**EXERCISE TEXT**
★ ★ ★ ★

It was the year 2007. I was a young man looking for a part time job in Cairo, Egypt. I am the type of a person who is always looking to do something. A friend pointed me in the direction of doing background roles or extras in commercials. Non-speaking parts for people who usually look a bit foreign. Luckily, I looked a bit foreign being of mixed race, so I landed a good number of gigs back then.

There was that guy who used to be the broker. The man who connected the directors and filmmakers to the extras. I don’t remember his name, but he was a middle-aged Canadian man with long blond hair. I picked him once from his place. He used to live on a boat on the river Nile near downtown Cairo. His place is a simple room plus a bathroom and a kitchen, it resembled an old hotel room. He was a very interesting man. He handed us our payment after every commercial.

The question that kept sneaking up in my mind is why this man is here in Cairo? Canada is a country known for taking in people from all over the world through immigration. Yet I find myself dealing with a middle-aged Canadian man living on a boat in downtown Cairo. I opened the subject with him as to why he is here. He was convinced that Canada is a gynocentric society. He said it is not a country for men anymore, just women. That was in the year 2007, believe it or not. Before all the feminism talk and the #me too movement. He lost his children to a vindictive woman who took his house and his monthly salary through alimony and child support. He barely saw his children at all. They were being manipulated against him by the person they trust the most, their mother. He wanted nothing to do with Canada or that gynocentric society, so he decided to go as far as possible and start over again.

What a story. Back then, I was a big fan of Canada, and I always wanted to go live there. I heard it’s the most immigrant friendly country in the world. I thought his story was a one-off. Which means something that happens to like 1 in every 100 men. It didn’t change my mind about wanting to go and start a life in Canada. I went and I did my master’s degree there. I found work and met a woman. I got married and had two children.

And then I woke up. Not just to realize that I am not needed as a father and looked upon as just a money-making machine for child support, but also to realize that I am living in a Matrix. A matrix of female manipulation of man. A society made up of women who manipulate man against man to get all the power that they seek. They don’t have to do the work; they only manipulate man to do the work for them. The government, the family courts, the cops, the men who walk around with their big wide shoulders saying to women “you are amazing, and I will do whatever you ask me to do because it is my job to believe you and do as you ask me, because women never lie or do wrong”. Those are the white knights who do not understand that they are being manipulated for every minute in their lives.

★ ★ ★ ★

**ACTIVITY LIST**
(a) Copy the stretch of the Cairo extras essay from "There was that" through "after every commercial.", word for word.
(b) Resume the essay about working as an extra in Cairo, starting right after its last sentence.

★ ★ ★ ★

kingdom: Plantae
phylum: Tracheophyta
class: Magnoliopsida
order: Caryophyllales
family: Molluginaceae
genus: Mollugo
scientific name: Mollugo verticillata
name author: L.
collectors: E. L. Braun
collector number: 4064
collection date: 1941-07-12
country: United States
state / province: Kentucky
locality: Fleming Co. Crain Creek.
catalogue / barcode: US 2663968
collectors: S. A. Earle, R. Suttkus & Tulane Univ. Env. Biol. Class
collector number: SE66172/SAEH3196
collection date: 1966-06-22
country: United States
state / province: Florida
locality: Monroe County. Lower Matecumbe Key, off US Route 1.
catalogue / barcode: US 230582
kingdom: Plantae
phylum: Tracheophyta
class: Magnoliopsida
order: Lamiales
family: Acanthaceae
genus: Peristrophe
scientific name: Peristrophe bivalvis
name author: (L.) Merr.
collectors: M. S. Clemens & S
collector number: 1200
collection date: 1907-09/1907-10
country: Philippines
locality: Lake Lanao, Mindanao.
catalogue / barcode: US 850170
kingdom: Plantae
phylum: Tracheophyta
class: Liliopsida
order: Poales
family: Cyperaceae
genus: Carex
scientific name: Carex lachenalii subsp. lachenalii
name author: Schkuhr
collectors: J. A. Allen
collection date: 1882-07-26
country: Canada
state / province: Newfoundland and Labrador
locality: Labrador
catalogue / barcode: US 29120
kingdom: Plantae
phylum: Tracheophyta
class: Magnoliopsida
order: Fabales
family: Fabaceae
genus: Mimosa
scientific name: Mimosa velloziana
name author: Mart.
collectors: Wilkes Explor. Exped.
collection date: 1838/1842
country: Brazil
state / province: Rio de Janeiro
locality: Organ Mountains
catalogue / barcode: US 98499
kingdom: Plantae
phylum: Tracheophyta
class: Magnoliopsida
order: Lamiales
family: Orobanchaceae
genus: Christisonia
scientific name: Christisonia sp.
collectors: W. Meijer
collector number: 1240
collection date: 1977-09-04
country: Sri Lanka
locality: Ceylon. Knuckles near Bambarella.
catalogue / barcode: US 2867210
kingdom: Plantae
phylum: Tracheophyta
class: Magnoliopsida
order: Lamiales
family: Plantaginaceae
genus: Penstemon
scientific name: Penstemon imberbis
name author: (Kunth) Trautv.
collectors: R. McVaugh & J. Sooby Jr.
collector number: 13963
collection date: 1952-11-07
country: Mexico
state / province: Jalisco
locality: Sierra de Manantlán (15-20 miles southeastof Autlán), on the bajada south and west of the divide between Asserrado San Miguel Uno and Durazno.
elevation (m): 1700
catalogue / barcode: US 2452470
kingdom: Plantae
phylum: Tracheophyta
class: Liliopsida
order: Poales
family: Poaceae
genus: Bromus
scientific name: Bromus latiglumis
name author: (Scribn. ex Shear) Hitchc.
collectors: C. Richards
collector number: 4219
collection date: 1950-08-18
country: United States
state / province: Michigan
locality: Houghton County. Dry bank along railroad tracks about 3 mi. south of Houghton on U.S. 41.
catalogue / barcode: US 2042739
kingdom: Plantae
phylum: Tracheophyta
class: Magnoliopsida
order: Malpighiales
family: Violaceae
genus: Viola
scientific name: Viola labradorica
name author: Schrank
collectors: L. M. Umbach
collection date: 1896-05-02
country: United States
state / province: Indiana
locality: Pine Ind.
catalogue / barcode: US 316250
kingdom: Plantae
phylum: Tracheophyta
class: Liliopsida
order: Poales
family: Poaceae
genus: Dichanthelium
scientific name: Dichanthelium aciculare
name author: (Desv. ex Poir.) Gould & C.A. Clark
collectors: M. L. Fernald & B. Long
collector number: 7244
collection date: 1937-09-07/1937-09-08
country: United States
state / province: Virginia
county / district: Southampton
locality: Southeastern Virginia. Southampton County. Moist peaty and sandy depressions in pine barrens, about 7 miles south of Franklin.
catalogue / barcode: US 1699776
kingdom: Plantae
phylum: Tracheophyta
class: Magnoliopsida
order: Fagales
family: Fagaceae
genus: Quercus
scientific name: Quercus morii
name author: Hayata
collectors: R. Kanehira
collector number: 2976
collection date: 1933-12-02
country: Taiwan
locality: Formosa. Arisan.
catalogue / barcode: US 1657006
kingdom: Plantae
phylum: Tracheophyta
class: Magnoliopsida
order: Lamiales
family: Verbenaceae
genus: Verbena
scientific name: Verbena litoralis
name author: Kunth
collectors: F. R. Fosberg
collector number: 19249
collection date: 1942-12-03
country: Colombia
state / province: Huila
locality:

★ ★ ★ ★

**PER-TASK ANSWERS**
(a)
There was that guy who used to be the broker. The man who connected the directors and filmmakers to the extras. I don’t remember his name, but he was a middle-aged Canadian man with long blond hair. I picked him once from his place. He used to live on a boat on the river Nile near downtown Cairo. His place is a simple room plus a bathroom and a kitchen, it resembled an old hotel room. He was a very interesting man. He handed us our payment after every commercial.

(b)
They gave women the jobs, the kids, the money, the power, and pretty much everything else. You don’t even get to decide if your child is born or not. She does…. because she is God here. And if your child is born, seeing that child or just being a child support payor without contact will be up to God which is her. This is not a one-off situation; this is the normal in Canada and other places in the western world. It is even spreading the Arab and eastern world.

Under the guise of equality and women’s rights, women were able to trick men to open the door for them. They asked to share leadership, decision-making, and power. Men were stupid enough to believe in all the equality lies that those feminists claimed that they stood for. Still up to this moment, many men do not have the intuition or the ability to feel or understand what is happening around them. They don’t see that they were and still are manipulated and used as pawns to destroy each other. They are surrounded by manipulative mothers who alienated them from their fathers. Women who run after 1% of the male population like prostitutes and then settle for a nice guy that they never liked in the first place, only to destroy his life later through his own children. Single mothers everywhere with manipulated boys who ask you to treat them like queens when they have more emotional baggage and mental issues than 100 men combined. Their stories are all the same. It is not my fault; my ex-partner or husband is bad, and I am the good one. I left him and took everything because he deserved it.

You will never hear anything in the media about fatherlessness, or family courts, or the destruction of the nuclear family, or the millions of women selling their bodies to the same men, or any issue that paints women in a negative light. Women are required by this feminist gynocentric society to be always portrayed as victims. How do you think they yield God’s power on earth? By manipulating the masses into thinking they are always victims. If you give women the right to shoot a man in the head down the street for just looking at them, they will find a way to portray the woman as the victim and the man as the evil human who looked at her in a weird way, and then she thought that he might want to rape her later so her only choice was to shoot him. The media, the politicians on the right and the left, and society as whole are all complicit in this. Catering to women’s votes and women’s feelings is the top priority, so don’t expect anything to change outside of your own bubble.

They are not even hiding it anymore. The manipulation. They destroyed families, men, boys, and the relationship between men and women. Men do not trust women anymore with anything more than a hookup that could go from one night to a few months (even that is too much risk for a man to take). Modern women think they are amazing for just existing. They think they are too good for most men because they make money and they “do no need a man”. Yet, they sell their bodies to the same men until they are old, unfertile, and undesirable beyond a fun night or two.

Men failed to teach each other across generations about women. Modern men still did not figure out that Eve (women) manipulated and deceived Adam (men) out of his God-given role of leadership. For disobeying God, there is a price to pay. We see it everywhere. Total Chaos and destruction of boys, families, norms, and the society. This doesn’t happen overnight or through one generation; it is a slow decay that takes decades and decades to come to full realization. We are not far from that realization. We will see how long men are willing to wait before they wake up to the destruction.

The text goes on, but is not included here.